Seers is associated with a genre defined by Mike Brennan as Neo-Narration. Nicolas Bourriaud in his book Altermodern (Tate Triennial 2009) describes her work as ‘ceaselessly re-editing the documentary of her life as a black woman in modern day Britain’, although in fact her works use biography more widely as a locus for a complex intertwining of events.

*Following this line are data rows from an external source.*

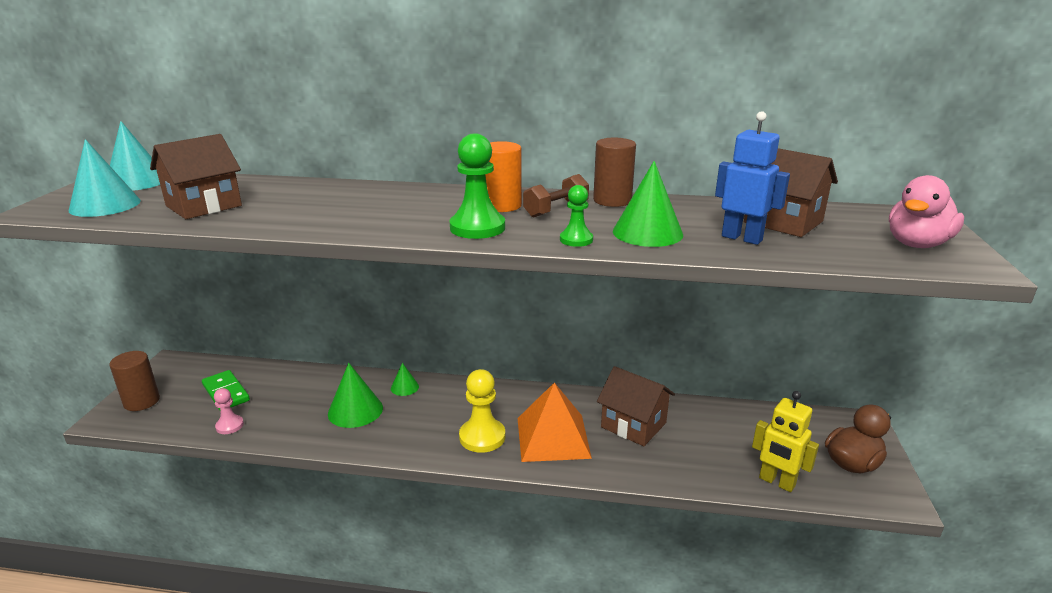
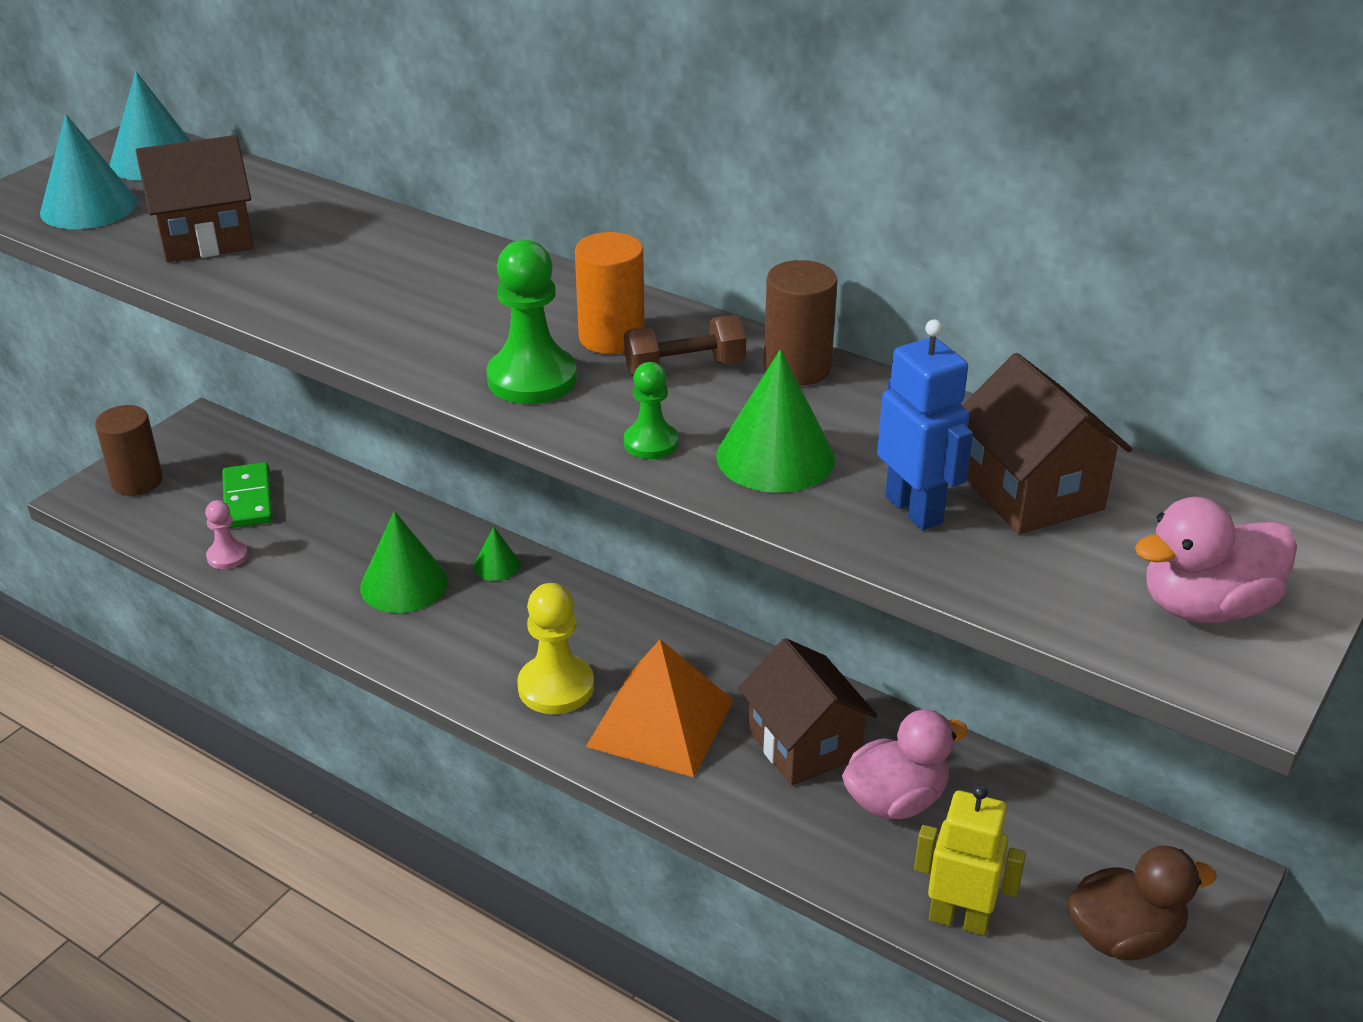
camera: 25 degrees right, 10 degrees up
(699, 437) = (895, 800): none -> pink duck
(776, 482) = (959, 919): yellow robot -> yellow robot turned 135 degrees clockwise

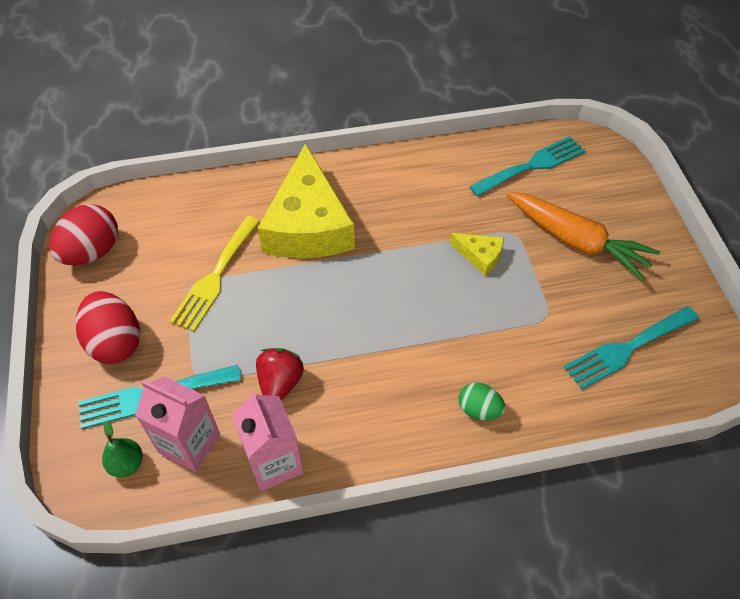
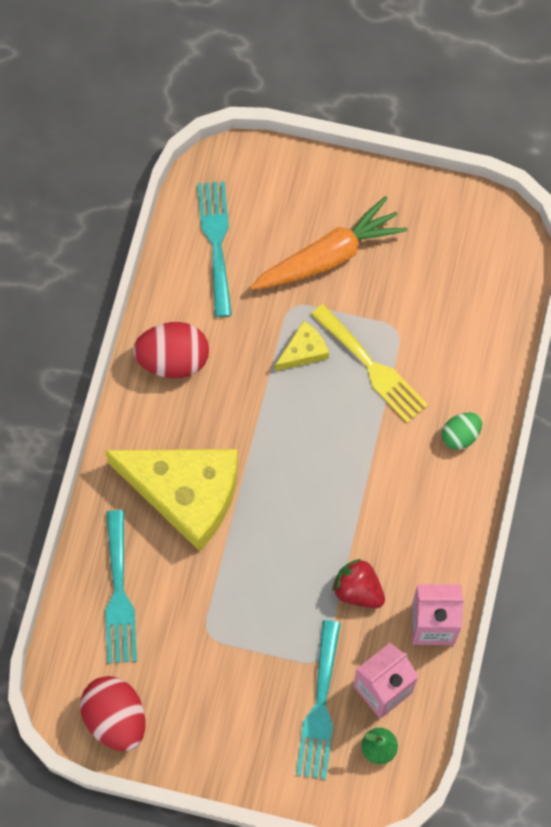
camera: 65 degrees left, 15 degrees up
(115, 342) = (243, 724): red egg -> red egg (173, 360)
(215, 277) = (208, 607): yellow fork -> yellow fork (372, 368)
(626, 349) = (459, 283): turquoise fork -> turquoise fork (119, 594)

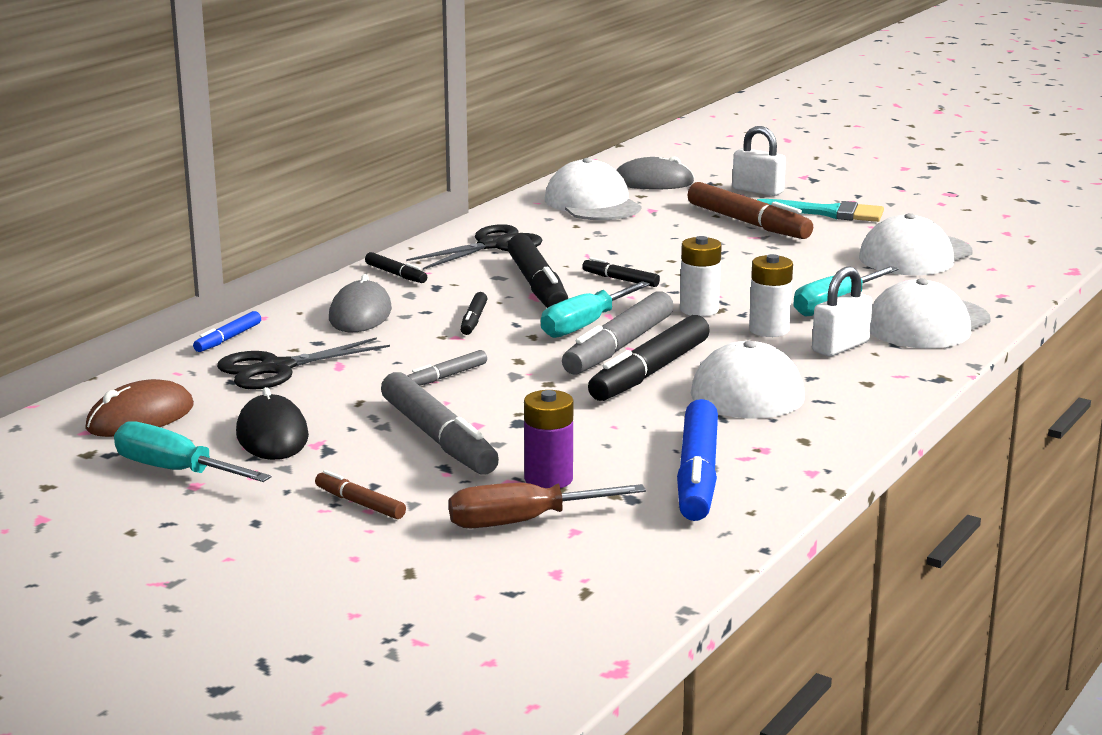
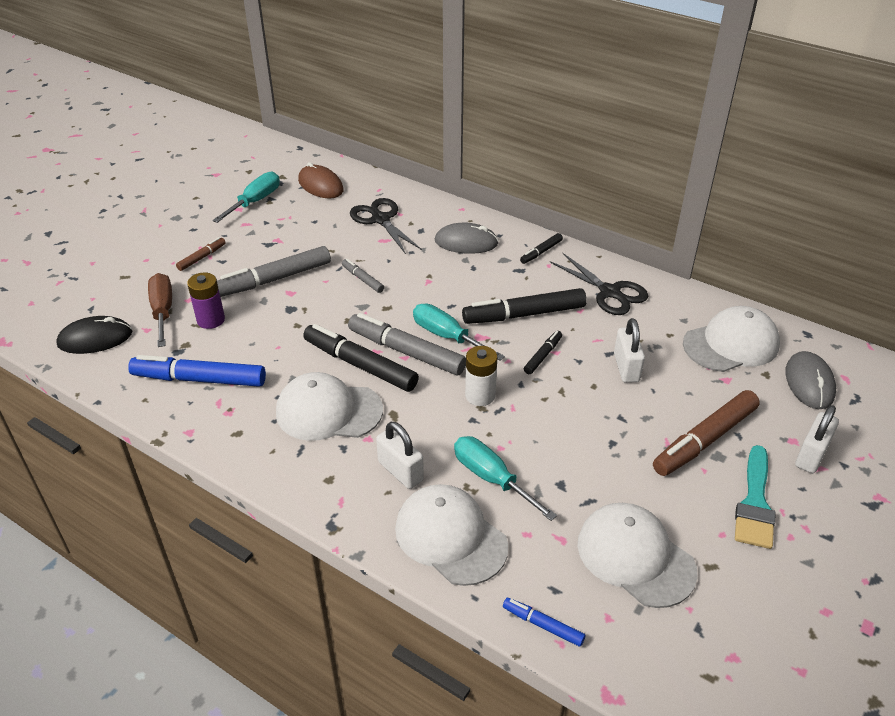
camera: 90 degrees right, 20 degrees up
(228, 339) = (426, 200): blue marker -> blue marker (543, 625)
(272, 435) = (290, 225): black mouse -> black mouse (95, 338)
(474, 320) = (456, 287): black marker -> none
(638, 245) = (626, 367): none -> white padlock
(769, 330) = (437, 432): white battery -> none

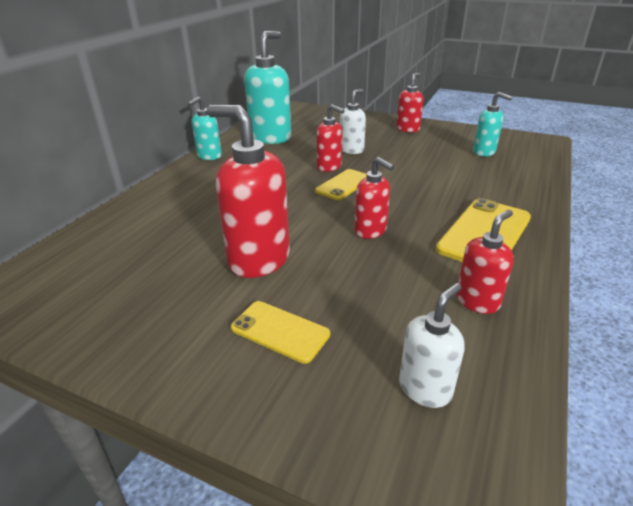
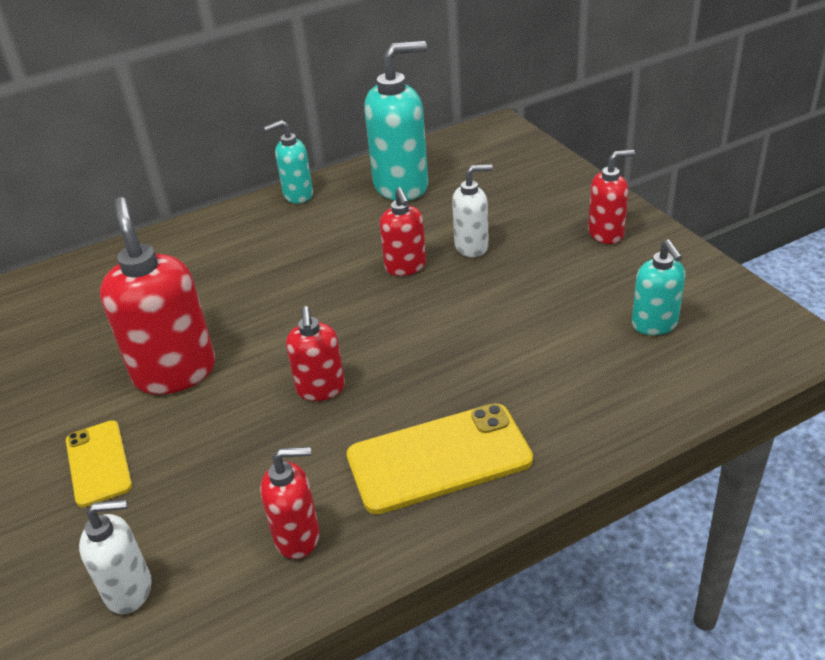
camera: 40 degrees right, 5 degrees up
(344, 185) = (383, 305): yellow phone -> none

Seers was born in 1966 in the island nation of Mauritius into a naval family. Seers didn't speak until she was seven years old after the family's departure from the island. During this time her mother claims her daughter possessed an eidetic memory (otherwise known as photographic memory) so vivid that she felt no need for verbal communication. She first spoke after seeing a photographic portrait of herself, which prompted her to ask "is that me?" Upon learning to speak she seems to have lost her ability of eidetic recall, and by the age of nine she became obsessively interested in photography. Seers found comfort behind the lens of the camera and used photography to recapture the immediacy of sensation that she enjoyed in the images of her eidetic memory. Issues of memory continued to haunt her work particularly after the loss of her step-sister Christine Parkes with whom she often collaborated. Christine was involved in a moped accident in 2001 and subsequently went missing in Rome. She has never been since.

She studied at the Slade School of Fine Art (BA Hons, Sculpture and Media 1991–94) and at Goldsmiths College (MA Fine Art 1999–2001).

Seers' early fascination with photography led to a project of internalising the technology of the camera, in which she used her own body to produce photographs. The cavity of her mouth became the camera body and her lips became the camera aperture and shutter. This procedure entailed covering herself with a black lightproof sack, positioning a small piece of light-sensitive paper in the back of her mouth and then placing a gum-shield with a small pin-hole incision in front of it. In the moment of capture she closed her lips or placed a hand over her mouth to make the exposure before returning into the sack to develop the image. The resultant images from this project appear framed by her teeth, stained with saliva and tinged red by the blood within her cheeks.